TASK OBJECTIVE -> Give every entry below again, exactly as written, and skip the images.

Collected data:
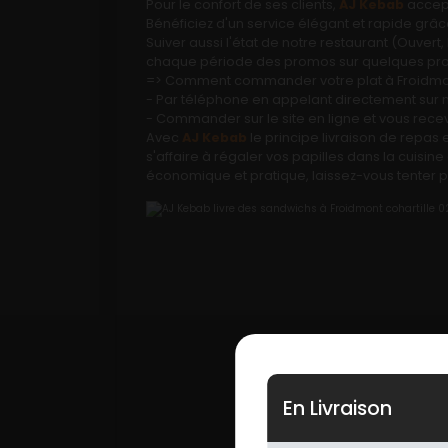
Pour le confort de ses clients,
AJ Kebab
accept
Mobile
Bénéficiez d'un service élégant et rapide grâce 
Suiver aussi l'état de notre restaurant (Ouve
chaque période des promos sur quelques produi
Programme De Fidélité
=> Comment commander votre plat à Froidmont
- Par téléphone en appelant directement sur
Avis
- Commander sur le site en ligne et vous rece
Avec
AJ Kebab
le principe livraison de repas
Mon Compte
s'affaire à régaler vos papilles dans la cuisin
économique et pratique, laissez-vous tenter pa
Notre Restaurant
Zones de Livraison
En Livraison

ANSWER TO THIS PROBLEM ->
Pour le confort de ses clients,
AJ Kebab
accept
Mobile
Bénéficiez d'un service élégant et rapide grâce 
Suiver aussi l'état de notre restaurant (Ouve
chaque période des promos sur quelques produi
Programme De Fidélité
=> Comment commander votre plat à Froidmont
- Par téléphone en appelant directement sur
Avis
- Commander sur le site en ligne et vous rece
Avec
AJ Kebab
le principe livraison de repas
Mon Compte
s'affaire à régaler vos papilles dans la cuisin
économique et pratique, laissez-vous tenter pa
Notre Restaurant
Zones de Livraison
En Livraison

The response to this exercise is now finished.